Work request -> Would you transcribe word for word every line from the one containing "Right hand at" to the end of the data, both ends included, and leave out the rest?

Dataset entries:

________________________

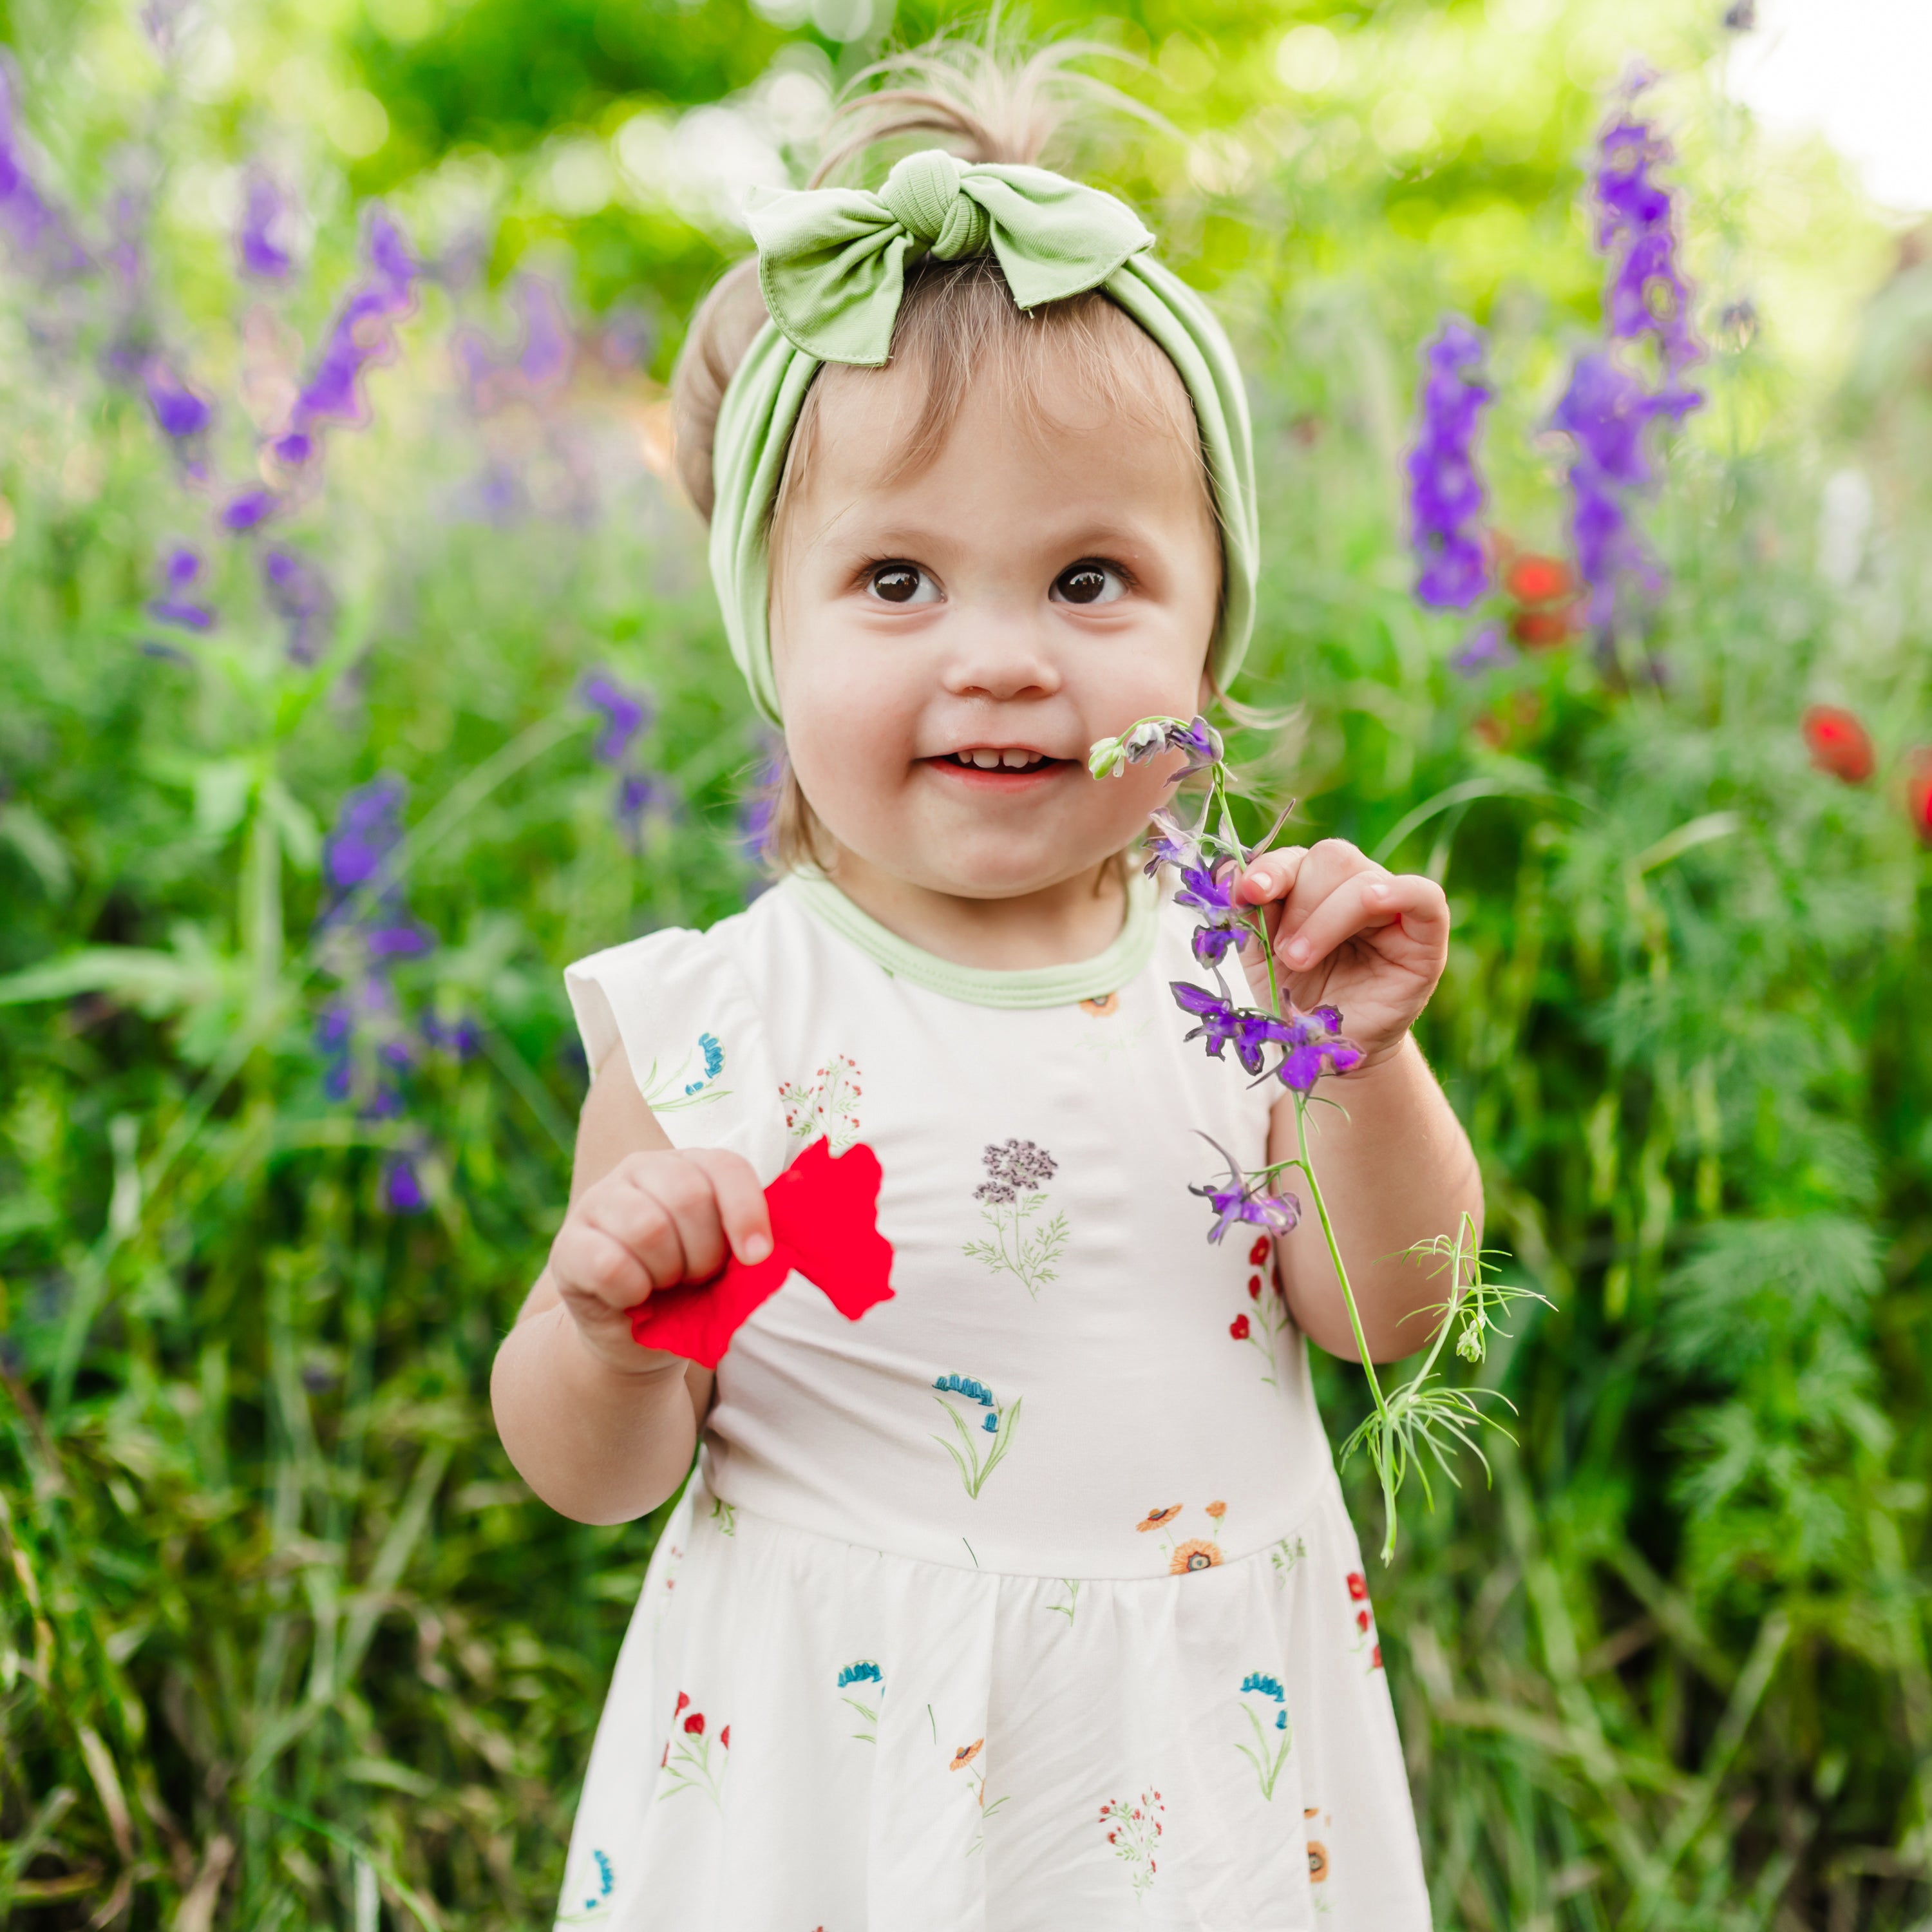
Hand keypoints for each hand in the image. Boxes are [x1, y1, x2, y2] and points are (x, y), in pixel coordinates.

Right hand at [545, 1149, 771, 1373]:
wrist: (634, 1337)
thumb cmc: (690, 1293)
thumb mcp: (727, 1265)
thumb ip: (744, 1247)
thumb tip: (760, 1253)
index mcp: (689, 1165)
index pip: (725, 1167)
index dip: (746, 1212)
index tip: (757, 1257)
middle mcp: (640, 1169)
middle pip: (688, 1196)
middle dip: (704, 1253)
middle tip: (697, 1279)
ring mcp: (598, 1202)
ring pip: (648, 1227)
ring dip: (667, 1272)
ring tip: (664, 1286)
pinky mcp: (567, 1245)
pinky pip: (609, 1265)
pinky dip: (632, 1292)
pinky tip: (632, 1298)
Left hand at [1232, 840, 1448, 1065]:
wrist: (1326, 1050)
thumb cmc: (1296, 1001)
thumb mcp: (1260, 954)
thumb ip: (1249, 911)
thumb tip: (1225, 869)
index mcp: (1312, 886)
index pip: (1296, 857)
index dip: (1269, 868)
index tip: (1245, 893)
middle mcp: (1354, 888)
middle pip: (1332, 857)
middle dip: (1299, 902)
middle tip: (1283, 951)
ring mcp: (1392, 909)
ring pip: (1362, 877)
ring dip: (1325, 918)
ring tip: (1300, 961)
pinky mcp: (1425, 935)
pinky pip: (1423, 895)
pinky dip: (1396, 891)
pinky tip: (1373, 901)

________________________

Exercise solution ->
Right hand at [545, 1149, 771, 1373]:
wrist: (634, 1337)
thumb cmc: (690, 1293)
thumb mcp: (727, 1265)
thumb ip: (744, 1247)
thumb tip: (760, 1253)
index mcp: (689, 1165)
index pip: (725, 1167)
index dip: (746, 1212)
index tip: (757, 1257)
middle mcp: (640, 1169)
middle pip: (688, 1196)
middle dip: (704, 1253)
middle tip: (697, 1279)
ring mcp: (598, 1202)
ring pip: (648, 1227)
ring dip: (667, 1272)
ring tip: (664, 1286)
pinky mcp: (567, 1245)
pinky pip: (609, 1265)
pinky dip: (632, 1292)
pinky tip: (632, 1298)
Left hand at [1232, 840, 1448, 1065]:
wrist: (1326, 1050)
thumb cmc: (1296, 1001)
thumb mcp: (1260, 954)
thumb ip: (1249, 911)
thumb tip: (1225, 869)
index mcp: (1312, 886)
index pip: (1296, 857)
index dip: (1269, 868)
index tip: (1245, 893)
middle mcp: (1354, 888)
middle pip: (1332, 857)
middle dip: (1299, 902)
middle tip: (1283, 951)
ring mcp: (1392, 909)
ring pip: (1362, 877)
ring dip: (1325, 918)
ring tip: (1300, 961)
pinky mcp: (1425, 935)
pinky pip: (1423, 895)
pinky dip: (1396, 891)
pinky tip: (1373, 901)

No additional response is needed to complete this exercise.